Similarly, it can be difficult to predict whether you need a diode, discharge resistors, gate clamp diodes, snubbers or other similar things. But if you're worried about ringing and such issues, leave space for those too and scope it in operation to see if they are necessary.

Things that increase the liklehood you may need them:
1. high frequencies (for the gate drive)
2. high frequencies AND high currents
3. long traces or large loops in your gate drive current circulation path
4. A gate driver capable of large peak currents relative to the gate charge on your MOSFET. For this criteria, your driver is 5A and your MOSFET total gate charge is ~150nC so I wouldn't your MOSFET inherently turns on too fast to cause ringing or EMI without a gate drive resistor.

If you can get away with slamming the transistor on and off as fast as possible, you should since it's more efficient that way. Don't use a gate resistor unless you need to reduce gate driver heating or slow the rise/fall time to alleviate ringing, oscillations, transients, or EMI.

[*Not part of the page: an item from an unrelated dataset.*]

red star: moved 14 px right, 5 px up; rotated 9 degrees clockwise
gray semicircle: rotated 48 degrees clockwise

Whether you get problem such as excessive EMI, ringing, oscillations, noise, latch up, etc are not things you can do with paper napkin calculations. You need to either simulate it or physically test it to figure out these things, and even simulation can miss these issues since it depends on trace length, parasitics, and layout which you often don't have or can't measure.

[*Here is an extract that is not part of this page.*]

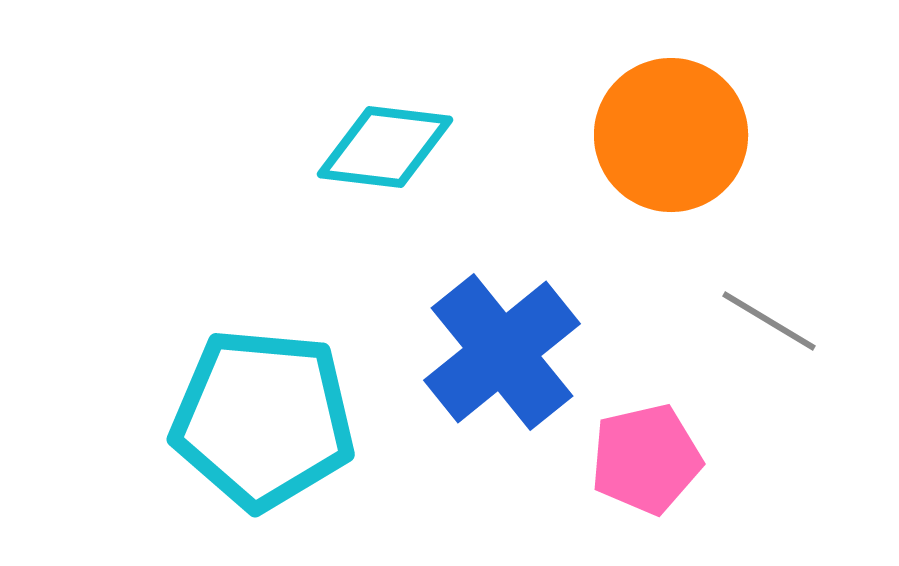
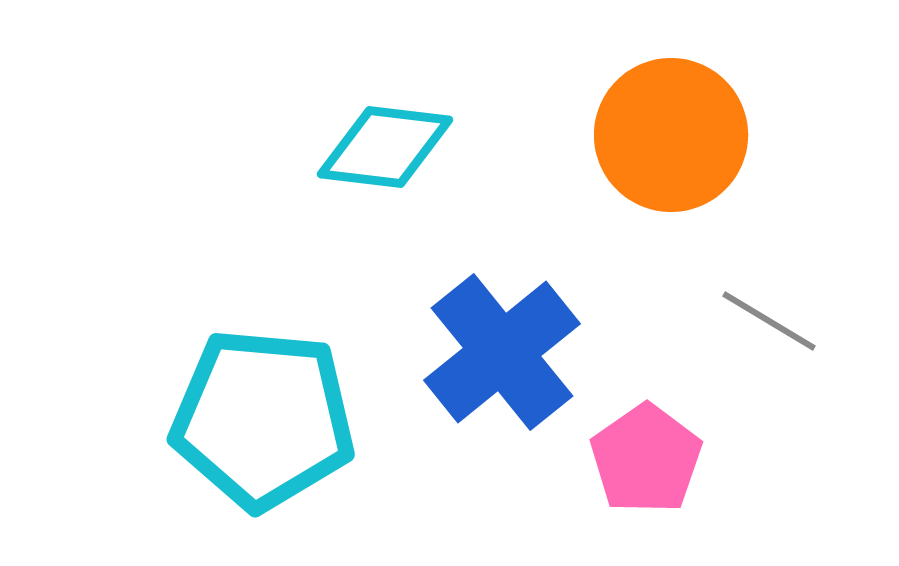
pink pentagon: rotated 22 degrees counterclockwise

Since there exist applications that can't be testing gradually ramping up power/current/frequency and must be tested full-blast and if they fail, will fail immediately and catastropically, I won't say it's not always more trouble than it's worth to calculate/simulate gate drive resistors to try and predict it ahead of time what you need. Or unless you're super trying to optimize things but

But I think often it is a waste of time since there's lots of variables involved and you often don't have nearly all the information you need to do a helpful simulation. Just leave space for the protective gate drive components you think you need and test.

One more thing...your datasheet says MOSFET. Your circuit symbols says IGBT. There is a difference between the two and IGBTs have some gotchas that you may need to provide space/provisions for things like Miller Current/latch up in case you end up needing them (i.e. miller clamp, negative gate drive voltage , etc).

The discharge resistor/diode is probably not needed if you're using a MOSFET. But leave space for it if you're worried or just want to experiment with different rise/fall times. It's the simplest way to deal with Miller Current and Latch-up but that's more of a problem for IGBTs than MOSFETs.